[Dataset items]
"""

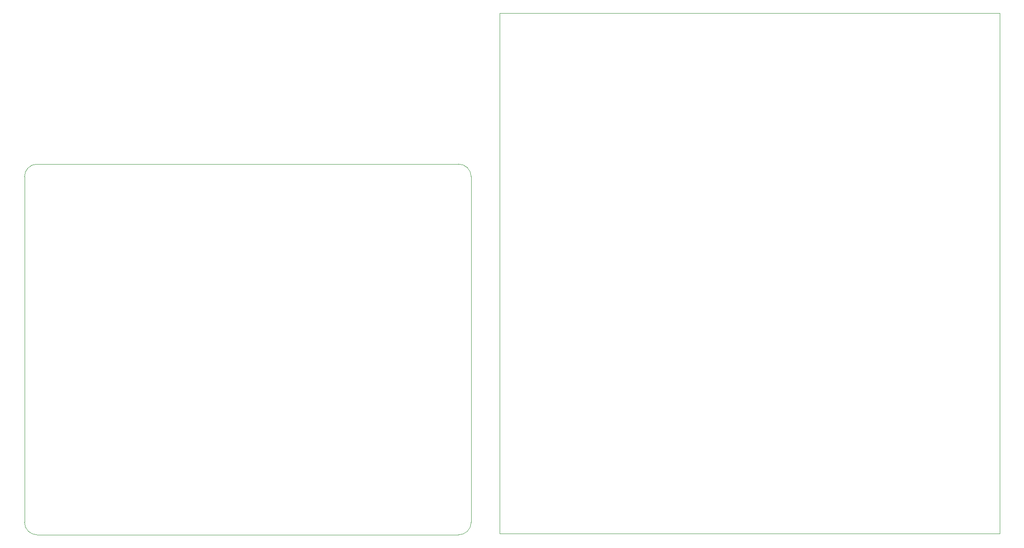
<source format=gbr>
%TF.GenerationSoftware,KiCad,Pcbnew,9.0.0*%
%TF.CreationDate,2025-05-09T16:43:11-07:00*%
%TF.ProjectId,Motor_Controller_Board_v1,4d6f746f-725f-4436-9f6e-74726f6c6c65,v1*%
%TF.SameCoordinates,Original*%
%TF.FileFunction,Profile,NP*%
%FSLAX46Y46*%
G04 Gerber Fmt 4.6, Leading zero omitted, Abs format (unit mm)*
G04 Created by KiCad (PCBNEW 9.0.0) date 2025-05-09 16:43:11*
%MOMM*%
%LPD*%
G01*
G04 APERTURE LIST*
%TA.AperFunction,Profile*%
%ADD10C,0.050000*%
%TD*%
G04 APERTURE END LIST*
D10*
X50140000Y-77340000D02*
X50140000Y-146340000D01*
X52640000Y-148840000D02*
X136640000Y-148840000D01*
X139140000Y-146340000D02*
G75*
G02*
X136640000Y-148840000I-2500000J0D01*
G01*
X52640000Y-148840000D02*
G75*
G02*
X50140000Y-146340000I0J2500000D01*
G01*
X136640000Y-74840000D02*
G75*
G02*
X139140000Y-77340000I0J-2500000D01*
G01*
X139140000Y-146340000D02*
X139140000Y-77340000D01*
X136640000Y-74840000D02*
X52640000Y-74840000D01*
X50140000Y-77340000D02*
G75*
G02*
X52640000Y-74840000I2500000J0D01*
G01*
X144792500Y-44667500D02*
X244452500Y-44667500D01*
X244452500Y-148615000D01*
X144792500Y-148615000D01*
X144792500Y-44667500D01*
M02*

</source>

"""
"""

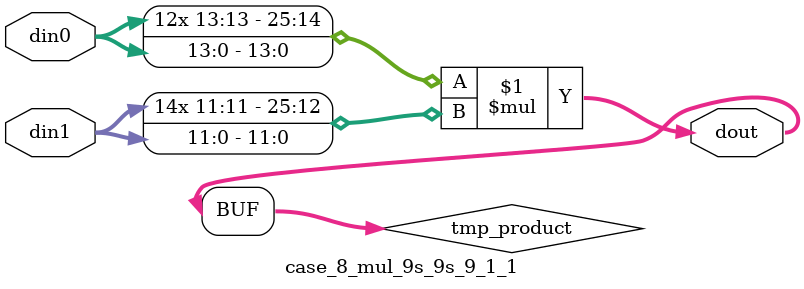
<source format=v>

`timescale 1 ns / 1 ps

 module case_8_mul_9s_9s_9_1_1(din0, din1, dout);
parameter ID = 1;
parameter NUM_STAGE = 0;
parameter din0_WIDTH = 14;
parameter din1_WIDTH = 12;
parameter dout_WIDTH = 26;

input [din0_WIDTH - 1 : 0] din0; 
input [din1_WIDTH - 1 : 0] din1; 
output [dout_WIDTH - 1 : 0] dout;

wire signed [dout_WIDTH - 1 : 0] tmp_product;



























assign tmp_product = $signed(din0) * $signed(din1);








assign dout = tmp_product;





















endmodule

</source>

"""
"""

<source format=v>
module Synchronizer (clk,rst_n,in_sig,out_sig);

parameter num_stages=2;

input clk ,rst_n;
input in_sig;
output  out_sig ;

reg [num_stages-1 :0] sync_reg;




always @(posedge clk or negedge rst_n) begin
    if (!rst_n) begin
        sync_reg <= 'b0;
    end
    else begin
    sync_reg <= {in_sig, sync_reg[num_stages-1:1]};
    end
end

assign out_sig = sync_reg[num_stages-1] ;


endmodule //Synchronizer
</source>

"""

Out of the data above, give again only the lines starting at the one holding "<source format=gbr>" and ending at the one holding "X139140000Y-77340000D01*", unchanged.

● **Output of the exercise**:
<source format=gbr>
%TF.GenerationSoftware,KiCad,Pcbnew,9.0.0*%
%TF.CreationDate,2025-05-09T16:43:11-07:00*%
%TF.ProjectId,Motor_Controller_Board_v1,4d6f746f-725f-4436-9f6e-74726f6c6c65,v1*%
%TF.SameCoordinates,Original*%
%TF.FileFunction,Profile,NP*%
%FSLAX46Y46*%
G04 Gerber Fmt 4.6, Leading zero omitted, Abs format (unit mm)*
G04 Created by KiCad (PCBNEW 9.0.0) date 2025-05-09 16:43:11*
%MOMM*%
%LPD*%
G01*
G04 APERTURE LIST*
%TA.AperFunction,Profile*%
%ADD10C,0.050000*%
%TD*%
G04 APERTURE END LIST*
D10*
X50140000Y-77340000D02*
X50140000Y-146340000D01*
X52640000Y-148840000D02*
X136640000Y-148840000D01*
X139140000Y-146340000D02*
G75*
G02*
X136640000Y-148840000I-2500000J0D01*
G01*
X52640000Y-148840000D02*
G75*
G02*
X50140000Y-146340000I0J2500000D01*
G01*
X136640000Y-74840000D02*
G75*
G02*
X139140000Y-77340000I0J-2500000D01*
G01*
X139140000Y-146340000D02*
X139140000Y-77340000D01*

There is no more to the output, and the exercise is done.